BEGIN
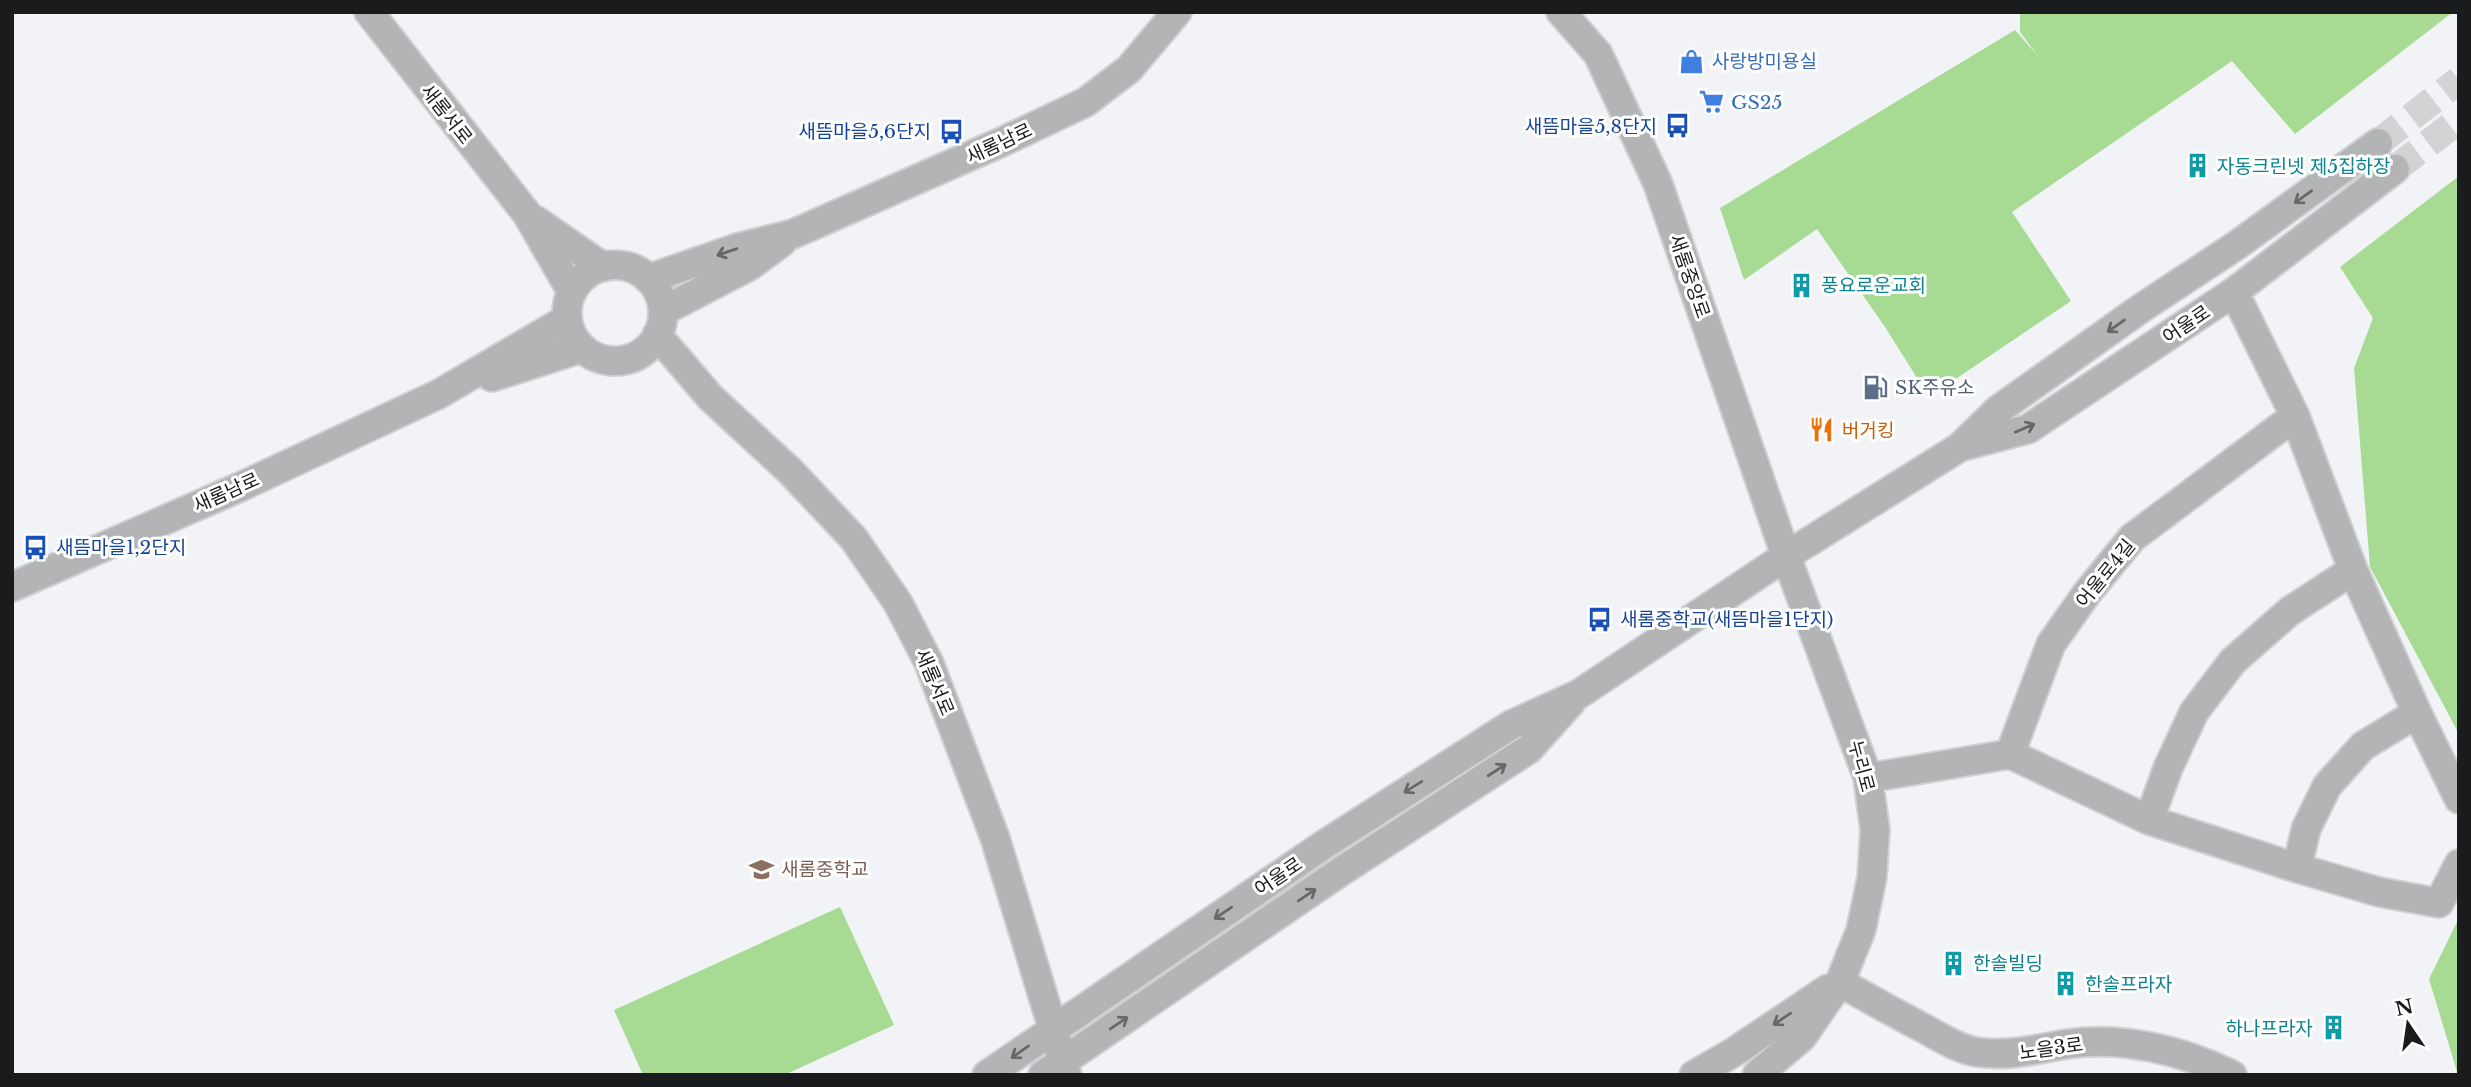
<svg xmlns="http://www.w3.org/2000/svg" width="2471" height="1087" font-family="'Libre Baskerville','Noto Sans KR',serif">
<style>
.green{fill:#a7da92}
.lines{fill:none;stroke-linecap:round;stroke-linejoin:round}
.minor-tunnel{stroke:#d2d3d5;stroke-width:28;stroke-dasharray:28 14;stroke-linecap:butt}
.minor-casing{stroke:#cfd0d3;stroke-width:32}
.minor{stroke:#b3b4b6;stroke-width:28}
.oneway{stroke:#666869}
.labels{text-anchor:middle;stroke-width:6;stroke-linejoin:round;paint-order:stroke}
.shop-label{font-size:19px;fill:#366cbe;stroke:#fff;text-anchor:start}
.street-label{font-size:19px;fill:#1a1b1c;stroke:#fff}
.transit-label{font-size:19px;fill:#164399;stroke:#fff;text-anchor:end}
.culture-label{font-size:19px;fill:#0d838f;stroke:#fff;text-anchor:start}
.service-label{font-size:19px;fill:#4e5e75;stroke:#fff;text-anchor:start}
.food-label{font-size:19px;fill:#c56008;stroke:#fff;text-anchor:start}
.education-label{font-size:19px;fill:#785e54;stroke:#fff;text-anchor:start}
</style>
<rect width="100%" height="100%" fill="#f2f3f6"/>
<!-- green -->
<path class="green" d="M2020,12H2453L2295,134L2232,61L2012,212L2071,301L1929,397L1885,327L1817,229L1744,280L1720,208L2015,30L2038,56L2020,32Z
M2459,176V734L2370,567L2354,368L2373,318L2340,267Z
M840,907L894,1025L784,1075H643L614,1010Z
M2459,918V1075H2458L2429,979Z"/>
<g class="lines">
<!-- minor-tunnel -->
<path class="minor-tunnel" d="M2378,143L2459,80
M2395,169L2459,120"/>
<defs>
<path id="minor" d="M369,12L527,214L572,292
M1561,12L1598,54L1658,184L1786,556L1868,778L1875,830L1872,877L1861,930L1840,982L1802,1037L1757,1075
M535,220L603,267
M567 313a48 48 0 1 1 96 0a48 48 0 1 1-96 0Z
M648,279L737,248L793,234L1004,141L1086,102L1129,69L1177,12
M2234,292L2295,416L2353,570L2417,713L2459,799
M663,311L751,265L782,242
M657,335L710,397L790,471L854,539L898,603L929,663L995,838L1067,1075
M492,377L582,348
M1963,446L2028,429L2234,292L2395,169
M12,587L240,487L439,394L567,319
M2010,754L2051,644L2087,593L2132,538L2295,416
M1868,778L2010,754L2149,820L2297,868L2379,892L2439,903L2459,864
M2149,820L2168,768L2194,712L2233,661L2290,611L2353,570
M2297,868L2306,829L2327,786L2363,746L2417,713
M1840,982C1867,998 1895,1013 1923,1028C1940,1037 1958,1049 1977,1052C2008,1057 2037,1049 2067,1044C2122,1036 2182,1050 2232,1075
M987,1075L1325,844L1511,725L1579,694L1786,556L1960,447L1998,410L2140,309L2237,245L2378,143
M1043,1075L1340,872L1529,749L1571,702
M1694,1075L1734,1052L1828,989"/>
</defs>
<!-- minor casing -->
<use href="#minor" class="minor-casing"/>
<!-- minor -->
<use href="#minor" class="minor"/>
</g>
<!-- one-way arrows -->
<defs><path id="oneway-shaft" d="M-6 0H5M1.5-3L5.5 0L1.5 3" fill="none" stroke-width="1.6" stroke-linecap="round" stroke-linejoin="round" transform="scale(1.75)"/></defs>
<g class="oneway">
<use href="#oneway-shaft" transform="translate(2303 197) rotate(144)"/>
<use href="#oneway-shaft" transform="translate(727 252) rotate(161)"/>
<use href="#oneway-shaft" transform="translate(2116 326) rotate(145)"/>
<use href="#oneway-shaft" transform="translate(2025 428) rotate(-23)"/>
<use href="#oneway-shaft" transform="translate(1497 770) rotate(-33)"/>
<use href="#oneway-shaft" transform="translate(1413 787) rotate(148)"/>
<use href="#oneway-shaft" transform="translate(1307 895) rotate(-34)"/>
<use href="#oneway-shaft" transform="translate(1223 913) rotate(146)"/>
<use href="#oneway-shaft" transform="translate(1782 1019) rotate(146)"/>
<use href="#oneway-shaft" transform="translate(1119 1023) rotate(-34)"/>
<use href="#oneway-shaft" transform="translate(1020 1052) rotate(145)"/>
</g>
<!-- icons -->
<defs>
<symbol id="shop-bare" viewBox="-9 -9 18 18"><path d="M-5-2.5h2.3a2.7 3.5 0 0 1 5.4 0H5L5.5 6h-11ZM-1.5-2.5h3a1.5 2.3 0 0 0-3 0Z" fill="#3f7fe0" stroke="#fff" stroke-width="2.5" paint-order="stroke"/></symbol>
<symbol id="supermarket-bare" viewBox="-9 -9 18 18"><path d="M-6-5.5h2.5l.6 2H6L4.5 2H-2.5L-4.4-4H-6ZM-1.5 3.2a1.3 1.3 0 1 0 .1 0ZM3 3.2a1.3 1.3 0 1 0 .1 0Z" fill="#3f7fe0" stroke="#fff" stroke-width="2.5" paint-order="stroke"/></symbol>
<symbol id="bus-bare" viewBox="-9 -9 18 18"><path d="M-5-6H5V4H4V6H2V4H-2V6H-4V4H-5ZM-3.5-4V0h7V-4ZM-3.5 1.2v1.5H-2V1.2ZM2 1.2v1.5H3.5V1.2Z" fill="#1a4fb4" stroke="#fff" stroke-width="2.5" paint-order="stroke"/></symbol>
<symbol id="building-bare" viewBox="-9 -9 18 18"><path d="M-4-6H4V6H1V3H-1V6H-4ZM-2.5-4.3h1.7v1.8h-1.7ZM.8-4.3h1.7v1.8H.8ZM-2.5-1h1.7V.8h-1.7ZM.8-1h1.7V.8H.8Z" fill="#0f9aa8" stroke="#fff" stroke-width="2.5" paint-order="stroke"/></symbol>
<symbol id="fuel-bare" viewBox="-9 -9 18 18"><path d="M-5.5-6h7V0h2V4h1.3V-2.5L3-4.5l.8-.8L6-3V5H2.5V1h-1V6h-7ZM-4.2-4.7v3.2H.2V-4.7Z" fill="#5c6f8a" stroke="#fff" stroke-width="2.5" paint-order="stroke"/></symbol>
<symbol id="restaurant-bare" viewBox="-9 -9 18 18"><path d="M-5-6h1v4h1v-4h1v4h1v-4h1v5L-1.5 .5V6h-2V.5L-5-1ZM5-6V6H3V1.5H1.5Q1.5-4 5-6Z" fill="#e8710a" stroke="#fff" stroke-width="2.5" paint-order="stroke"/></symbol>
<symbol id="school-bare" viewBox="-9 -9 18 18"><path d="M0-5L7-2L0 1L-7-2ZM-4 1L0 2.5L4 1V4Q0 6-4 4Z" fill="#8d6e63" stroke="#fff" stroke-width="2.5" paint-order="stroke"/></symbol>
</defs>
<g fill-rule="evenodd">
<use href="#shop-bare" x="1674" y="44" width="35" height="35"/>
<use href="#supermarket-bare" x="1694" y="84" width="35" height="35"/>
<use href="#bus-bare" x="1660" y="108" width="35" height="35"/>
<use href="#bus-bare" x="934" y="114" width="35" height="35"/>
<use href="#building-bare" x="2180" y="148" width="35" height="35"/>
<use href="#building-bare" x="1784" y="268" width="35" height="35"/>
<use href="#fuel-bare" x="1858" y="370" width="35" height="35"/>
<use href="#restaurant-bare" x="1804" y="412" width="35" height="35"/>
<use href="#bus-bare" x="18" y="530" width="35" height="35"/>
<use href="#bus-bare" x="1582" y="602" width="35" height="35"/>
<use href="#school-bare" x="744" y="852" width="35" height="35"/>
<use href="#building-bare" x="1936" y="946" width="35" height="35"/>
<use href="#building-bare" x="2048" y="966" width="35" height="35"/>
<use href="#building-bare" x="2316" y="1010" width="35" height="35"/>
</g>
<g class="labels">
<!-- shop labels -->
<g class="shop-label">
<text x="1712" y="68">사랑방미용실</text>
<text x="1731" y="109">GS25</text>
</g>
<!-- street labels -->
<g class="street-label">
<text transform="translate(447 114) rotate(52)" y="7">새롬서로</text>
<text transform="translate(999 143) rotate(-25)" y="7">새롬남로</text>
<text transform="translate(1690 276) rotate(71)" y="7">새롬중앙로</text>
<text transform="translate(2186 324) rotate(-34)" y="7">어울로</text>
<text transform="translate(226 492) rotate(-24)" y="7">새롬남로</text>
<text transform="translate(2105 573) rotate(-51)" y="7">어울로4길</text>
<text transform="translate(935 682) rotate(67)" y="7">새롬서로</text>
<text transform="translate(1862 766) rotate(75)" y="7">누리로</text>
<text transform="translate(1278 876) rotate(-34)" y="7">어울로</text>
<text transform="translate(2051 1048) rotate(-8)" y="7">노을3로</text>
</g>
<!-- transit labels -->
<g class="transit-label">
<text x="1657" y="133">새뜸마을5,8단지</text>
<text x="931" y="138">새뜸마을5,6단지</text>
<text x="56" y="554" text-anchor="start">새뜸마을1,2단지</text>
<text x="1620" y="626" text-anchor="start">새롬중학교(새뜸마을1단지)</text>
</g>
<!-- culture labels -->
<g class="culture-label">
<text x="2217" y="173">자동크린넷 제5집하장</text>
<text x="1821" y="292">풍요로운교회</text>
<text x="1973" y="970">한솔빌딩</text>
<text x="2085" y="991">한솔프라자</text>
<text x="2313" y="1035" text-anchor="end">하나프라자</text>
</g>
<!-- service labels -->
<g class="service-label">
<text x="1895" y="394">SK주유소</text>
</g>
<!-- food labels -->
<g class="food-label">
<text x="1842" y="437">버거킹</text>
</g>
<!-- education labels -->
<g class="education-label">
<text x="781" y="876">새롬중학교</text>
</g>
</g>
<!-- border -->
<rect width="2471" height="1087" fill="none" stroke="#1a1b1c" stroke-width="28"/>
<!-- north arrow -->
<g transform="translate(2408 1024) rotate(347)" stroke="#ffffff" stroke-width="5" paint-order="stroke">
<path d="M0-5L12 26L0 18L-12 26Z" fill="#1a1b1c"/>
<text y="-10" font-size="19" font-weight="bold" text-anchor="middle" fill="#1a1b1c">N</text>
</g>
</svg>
END
BEGIN
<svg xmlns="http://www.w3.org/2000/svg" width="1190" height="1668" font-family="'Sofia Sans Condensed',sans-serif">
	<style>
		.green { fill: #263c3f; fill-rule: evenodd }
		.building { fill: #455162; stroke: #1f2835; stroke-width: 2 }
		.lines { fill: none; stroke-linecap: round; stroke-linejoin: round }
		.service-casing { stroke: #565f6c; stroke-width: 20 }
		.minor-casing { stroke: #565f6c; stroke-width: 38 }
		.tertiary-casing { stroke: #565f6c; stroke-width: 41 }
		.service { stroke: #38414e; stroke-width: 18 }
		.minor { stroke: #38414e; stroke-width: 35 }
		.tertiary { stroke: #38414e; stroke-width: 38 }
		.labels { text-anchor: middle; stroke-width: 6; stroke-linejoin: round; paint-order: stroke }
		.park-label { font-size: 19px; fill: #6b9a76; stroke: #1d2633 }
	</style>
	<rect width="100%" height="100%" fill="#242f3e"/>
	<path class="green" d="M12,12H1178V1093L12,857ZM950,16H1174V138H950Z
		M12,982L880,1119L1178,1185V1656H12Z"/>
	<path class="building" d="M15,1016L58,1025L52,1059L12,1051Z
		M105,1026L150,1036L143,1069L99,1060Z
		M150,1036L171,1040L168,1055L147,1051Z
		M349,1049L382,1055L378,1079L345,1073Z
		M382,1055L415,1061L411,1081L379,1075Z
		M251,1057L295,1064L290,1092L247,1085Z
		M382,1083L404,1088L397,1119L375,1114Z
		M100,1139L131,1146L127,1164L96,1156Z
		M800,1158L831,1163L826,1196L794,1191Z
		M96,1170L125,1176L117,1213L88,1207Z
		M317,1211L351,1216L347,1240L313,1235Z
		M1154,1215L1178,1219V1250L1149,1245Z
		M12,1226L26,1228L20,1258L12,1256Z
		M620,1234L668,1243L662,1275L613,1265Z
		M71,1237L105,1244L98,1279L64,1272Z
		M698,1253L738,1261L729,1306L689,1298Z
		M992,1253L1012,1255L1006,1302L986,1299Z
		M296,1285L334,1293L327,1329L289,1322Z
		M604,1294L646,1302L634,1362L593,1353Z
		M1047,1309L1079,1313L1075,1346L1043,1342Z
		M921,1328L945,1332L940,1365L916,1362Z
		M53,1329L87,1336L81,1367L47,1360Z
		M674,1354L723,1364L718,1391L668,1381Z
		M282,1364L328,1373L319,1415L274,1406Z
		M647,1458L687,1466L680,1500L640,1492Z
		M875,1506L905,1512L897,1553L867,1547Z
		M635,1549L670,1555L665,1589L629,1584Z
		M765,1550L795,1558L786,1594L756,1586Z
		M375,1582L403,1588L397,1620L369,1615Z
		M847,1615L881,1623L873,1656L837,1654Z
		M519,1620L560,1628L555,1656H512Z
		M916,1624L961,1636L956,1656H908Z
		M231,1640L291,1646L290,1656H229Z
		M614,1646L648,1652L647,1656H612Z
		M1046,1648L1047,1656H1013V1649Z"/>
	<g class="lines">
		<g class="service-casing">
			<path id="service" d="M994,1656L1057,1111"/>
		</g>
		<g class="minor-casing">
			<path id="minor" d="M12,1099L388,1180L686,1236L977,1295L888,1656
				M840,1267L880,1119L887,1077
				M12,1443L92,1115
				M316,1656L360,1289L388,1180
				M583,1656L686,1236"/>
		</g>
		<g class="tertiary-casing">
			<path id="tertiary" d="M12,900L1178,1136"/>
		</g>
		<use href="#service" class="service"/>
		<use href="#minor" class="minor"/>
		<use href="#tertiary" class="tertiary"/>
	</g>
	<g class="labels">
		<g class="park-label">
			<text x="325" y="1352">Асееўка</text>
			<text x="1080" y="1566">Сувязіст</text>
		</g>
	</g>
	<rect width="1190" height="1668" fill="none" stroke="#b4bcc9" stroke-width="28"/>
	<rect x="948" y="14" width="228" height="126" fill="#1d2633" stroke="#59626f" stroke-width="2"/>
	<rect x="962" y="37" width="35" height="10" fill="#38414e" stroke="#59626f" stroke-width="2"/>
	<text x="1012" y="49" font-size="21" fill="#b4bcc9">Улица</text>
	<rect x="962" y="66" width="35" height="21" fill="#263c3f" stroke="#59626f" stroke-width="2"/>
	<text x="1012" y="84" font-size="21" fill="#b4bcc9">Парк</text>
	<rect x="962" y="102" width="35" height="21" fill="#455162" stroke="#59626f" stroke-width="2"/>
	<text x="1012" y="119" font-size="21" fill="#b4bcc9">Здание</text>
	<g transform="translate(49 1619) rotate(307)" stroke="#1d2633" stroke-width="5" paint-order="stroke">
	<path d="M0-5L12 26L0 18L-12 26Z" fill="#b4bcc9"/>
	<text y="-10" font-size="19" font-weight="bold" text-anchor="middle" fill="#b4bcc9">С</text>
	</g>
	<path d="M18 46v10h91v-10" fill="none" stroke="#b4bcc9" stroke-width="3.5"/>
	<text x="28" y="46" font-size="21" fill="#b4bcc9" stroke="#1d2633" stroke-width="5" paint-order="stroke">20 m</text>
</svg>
END
**WHAT TO DO:** Print exactly the lines above from the one with "#565f6c; stroke-width: 20" to the one with "M1047,1309L1079,1313L1075,1346L1043,1342Z", including both.

**RESPONSE BOX:**
		.service-casing { stroke: #565f6c; stroke-width: 20 }
		.minor-casing { stroke: #565f6c; stroke-width: 38 }
		.tertiary-casing { stroke: #565f6c; stroke-width: 41 }
		.service { stroke: #38414e; stroke-width: 18 }
		.minor { stroke: #38414e; stroke-width: 35 }
		.tertiary { stroke: #38414e; stroke-width: 38 }
		.labels { text-anchor: middle; stroke-width: 6; stroke-linejoin: round; paint-order: stroke }
		.park-label { font-size: 19px; fill: #6b9a76; stroke: #1d2633 }
	</style>
	<rect width="100%" height="100%" fill="#242f3e"/>
	<path class="green" d="M12,12H1178V1093L12,857ZM950,16H1174V138H950Z
		M12,982L880,1119L1178,1185V1656H12Z"/>
	<path class="building" d="M15,1016L58,1025L52,1059L12,1051Z
		M105,1026L150,1036L143,1069L99,1060Z
		M150,1036L171,1040L168,1055L147,1051Z
		M349,1049L382,1055L378,1079L345,1073Z
		M382,1055L415,1061L411,1081L379,1075Z
		M251,1057L295,1064L290,1092L247,1085Z
		M382,1083L404,1088L397,1119L375,1114Z
		M100,1139L131,1146L127,1164L96,1156Z
		M800,1158L831,1163L826,1196L794,1191Z
		M96,1170L125,1176L117,1213L88,1207Z
		M317,1211L351,1216L347,1240L313,1235Z
		M1154,1215L1178,1219V1250L1149,1245Z
		M12,1226L26,1228L20,1258L12,1256Z
		M620,1234L668,1243L662,1275L613,1265Z
		M71,1237L105,1244L98,1279L64,1272Z
		M698,1253L738,1261L729,1306L689,1298Z
		M992,1253L1012,1255L1006,1302L986,1299Z
		M296,1285L334,1293L327,1329L289,1322Z
		M604,1294L646,1302L634,1362L593,1353Z
		M1047,1309L1079,1313L1075,1346L1043,1342Z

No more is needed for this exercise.